Maltese is a North African branch of Arabic, we're told, however I'v noticed that at least half the time the words are pronounced the Lebanese Beiruti way. The 'a' sound is turned into 'ay' so 'baab' (door) becomes pronounced like the word 'babe'  'tuffah' (apples) becoems 'teffaih', EXACTLY like Lebanese people speak!!! This reinforces the 'Phoenician' Semitic origin of their language, or the skeleton of it.

I've, however, noticed (from what I remember, upon trying to study the language myself -before giving that up, as it just seemed like a corrupted Arabic / colloquial Arabic to me!) that their word for 'sun' is 'xamex' or was it 'xamxa'? Either way, the 'x' is the 'sh' sound and it's repeated twice, just like in ancient Semitic languages like Assyians from what I remember. Modern fus7a (fusHa) Arabic is the most refined and pleasantly sounding of all Semitic languageas know and still alive, like Assyrian, Hebrew or Aramaic. The second 'sh' in the word for 'sun' becomes 's' only in Arabic, making the word much more pleasant to hear  It has also less 'kh' sound compared to Assyrian and Hebrew.

The late amazing Levantine writer the Prince Shakib Arslan visited the island almost a century ago and wrote about its Arabic in one of his books which I have. He also visited parts of Europe that weren't conventionally known to have any Arab or Arabic influence, and he tried to trace that influence in those countries. It also included Geneva, the capital city of Switzerland, the word itself he traced its Arabic origin, and he did that with many other in his book! 

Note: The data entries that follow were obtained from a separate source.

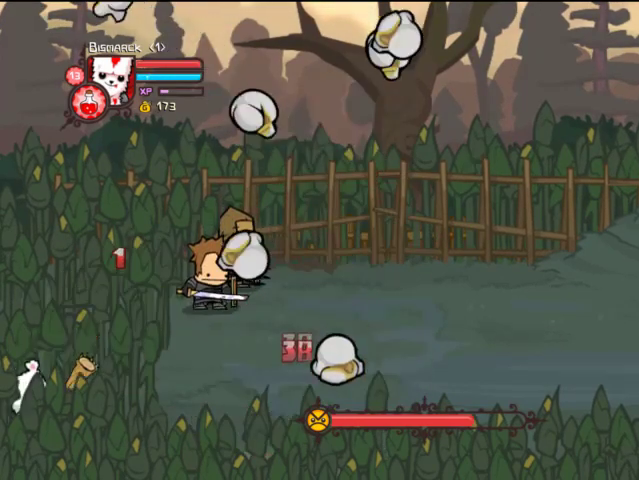
{"buttons": ["DPAD_RIGHT"], "left_stick": "center", "right_stick": "center", "events": [[33, "DPAD_RIGHT", "down"]]}
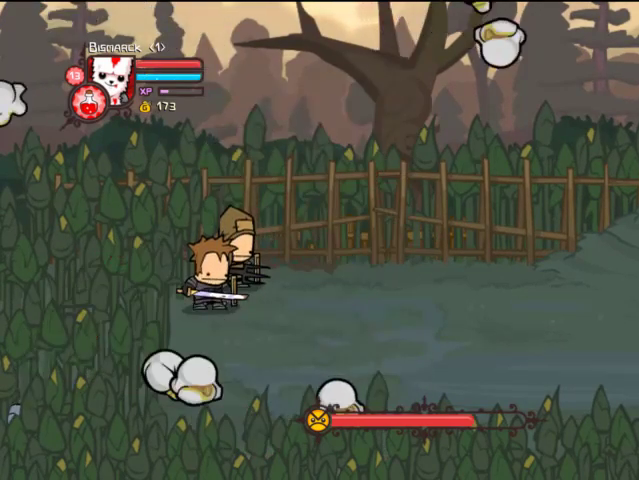
{"buttons": ["DPAD_RIGHT"], "left_stick": "center", "right_stick": "center", "events": []}
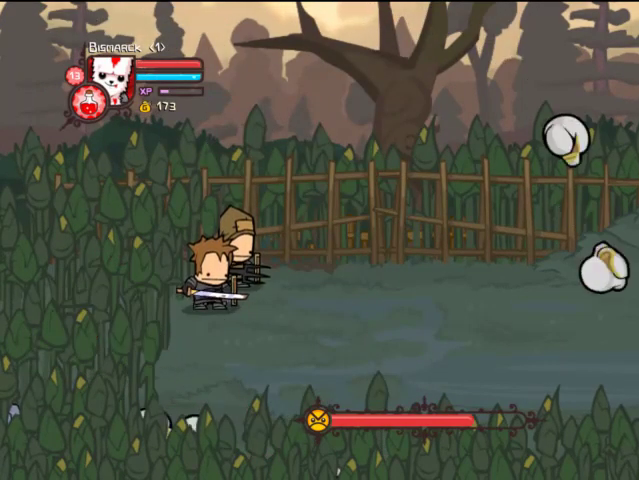
{"buttons": ["DPAD_RIGHT"], "left_stick": "center", "right_stick": "center", "events": []}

So while the Maltese have also city-names that follow the 'endearing' Lebanese way of giving things names (like Kammounah (Comino now?), Felflah), they say 'triq' like in Tunisian Arabic, or "ihna Nsara" (We are Christians) also the Tunisian way of making the first letter 'silent' (without a vowel after it), like also Felfla (not Felfelah) -"Nsara" in standarad Arabic is Nasara.

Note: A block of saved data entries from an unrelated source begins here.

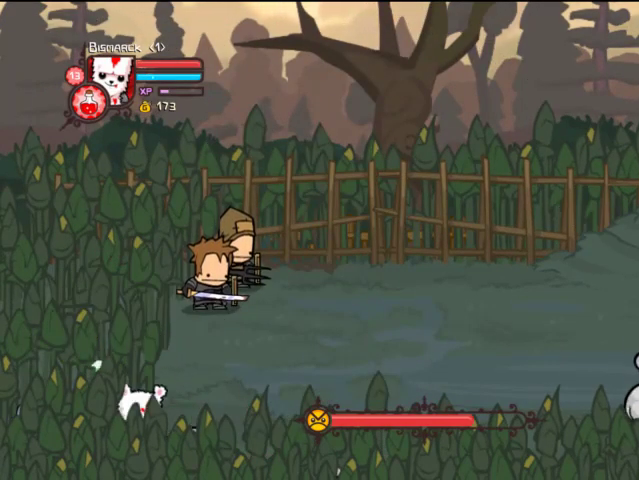
{"buttons": ["DPAD_RIGHT"], "left_stick": "center", "right_stick": "center", "events": []}
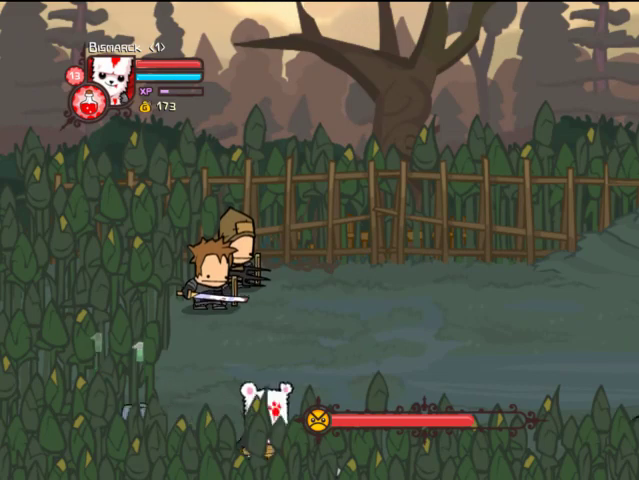
{"buttons": ["DPAD_RIGHT"], "left_stick": "center", "right_stick": "center", "events": []}
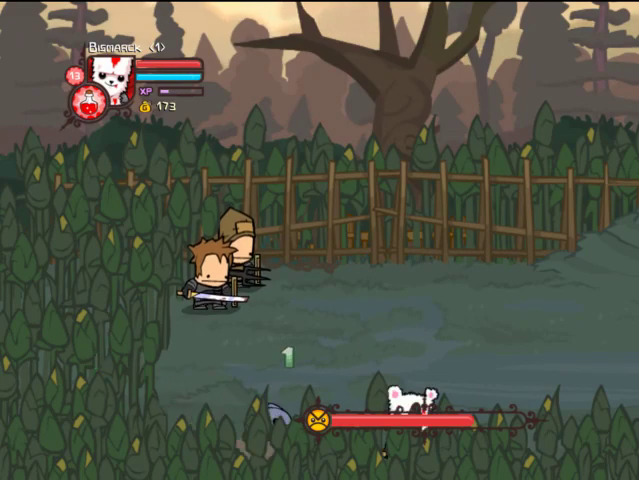
{"buttons": ["DPAD_RIGHT"], "left_stick": "center", "right_stick": "center", "events": []}
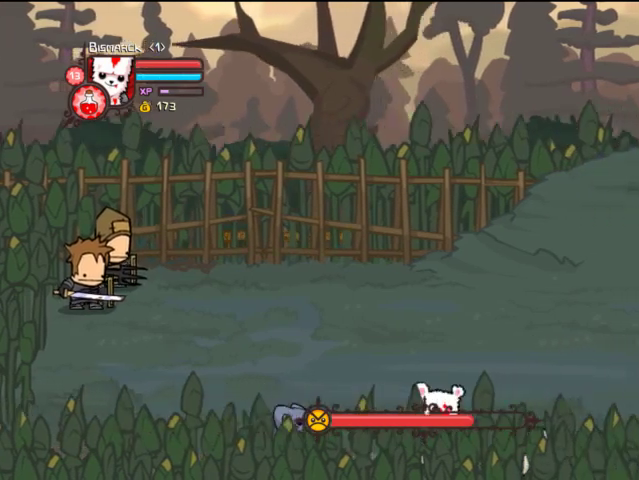
{"buttons": ["TRIANGLE", "DPAD_RIGHT"], "left_stick": "center", "right_stick": "center", "events": [[333, "DPAD_DOWN", "down"], [433, "TRIANGLE", "down"], [467, "DPAD_DOWN", "up"]]}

So while the Lebenese (Phoenician, ancient Semitic) origin is evident, the Tunisian (North African Arabic) influence is also very evident (another example: Mdina, not Madina).

It was sad to read, while I was familiarizing myself with the island and its language, to read bigot, anti-Islamic remarks by some Maltese politicians, due to what they perceived as the link to Islam their language's similarity to Arabic brings to the island and its people!


----------



## إسكندراني

Tunisian has this soft 'a' as well.


----------



## Silky_Sword

إسكندراني said:


> Tunisian has this soft 'a' as well.



Don't understand what you're referring to here, bro...


----------



## إسكندراني

Silky_Sword said:


> at least half the time the words are pronounced the Lebanese Beiruti way. The 'a' sound is turned into 'ay' so 'baab' (door) becomes pronounced like the word 'babe'  'tuffah' (apples) becoems 'teffaih', EXACTLY like Lebanese people speak!!! This reinforces the 'Phoenician' Semitic origin of their language, or the skeleton of it.
> 
> I've, however, noticed (from what I remember, upon trying to study the language myself -before giving that up, as it just seemed like a corrupted Arabic / colloquial Arabic to me!) that their word for 'sun' is 'xamex' or was it 'xamxa'? Either way, the 'x' is the 'sh' sound and it's repeated twice, just like in ancient Semitic languages like Assyians from what I remember.


I think all of this is true for Tunisian, so there might be no need to jump to Beirut.


----------



## Silky_Sword

إسكندراني said:


> I think all of this is true for Tunisian, so there might be no need to jump to Beirut.



I don't think the 'alef' in Tunis is مائلة like in Lebanese, bro, is it?

البيب and تفيحة is a well-known Lebanese way. But if the Tunisians do speak like that, then that only confirms the theory about the Phoenician origin of Malta, as the Tunisians themselves had on their coasts Phoenicians colonies (Carthage, an example). So that way of speaking must be the Phoenician way that originated on the eastern shores of the Mediterranean (Lebanon to be exact).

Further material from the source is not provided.